In 2019, the Synod in convention adopted Resolution 9-17, “To Study Voting Privilege in the LCMS.” The committee formed jointly by the Commission on Constitutional Matters and the LCMS Council of Presidents to carry out the study has concluded its work and issued its final report.
This report, treating historical practices of voting and non-voting advisory representation at the conventions of the Synod and its districts, was directed by Res. 9-17 to be “made available to the Synod at least 18 months prior to the 2022 convention.” Though the convention has been deferred to 2023, the committee desires to present its work in time for consideration by even the earliest district conventions, which are scheduled to occur yet in 2021.
As a report requested by a previous convention of the Synod, the Res. 9-17 report will be included in the 2023 Convention Workbook. Comment on the report may be submitted to the Office of the Secretary via:
- Email at lcmssecretary@lcms.org; or
- U.S. mail at The Lutheran Church—Missouri Synod, Office of the Secretary, 1333 S. Kirkwood Road, St. Louis, MO 63122-7295.

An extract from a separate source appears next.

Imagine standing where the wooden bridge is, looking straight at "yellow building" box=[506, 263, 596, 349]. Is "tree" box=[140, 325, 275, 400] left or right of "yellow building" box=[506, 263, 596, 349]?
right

Comments received will be shared with the committee and with the 2023 convention floor committee to which the report will be assigned.
Rev. Dr. John W. Sias
Secretary, The Lutheran Church—Missouri Synod
Posted March 15, 2021
A better proposal would be that each congregation receives the number of votes corresponding to the number of called pastors for the congregation.
I believe that the current voting practice is based on sound reasoning. However, I also believe that the report is correct in that members of synod who have no vote need to be heard and that this needs to be formalized in some way. I have no had a vote at district conventions since becoming a theology professor at Concordia Chicago over 20 years ago–for over half of my 40 years as an ordained pastor in the LCMS. Before conventions the district and synod have seldom (perhaps never–I cannot recall an instance) sought my opinion or the opinion of colleagues in similar positions in the CUS institutions, even though we are charged with the theological training of future workers in the LCMS. Our colleagues at the seminaries are sometimes consulted, but those of us who teach in what one evangelical friend of mine calls “the Lutheran academic ghetto” are often overlooked. It appears to me that this is not the best use of the human resources that constitute the theology faculties of the CUS.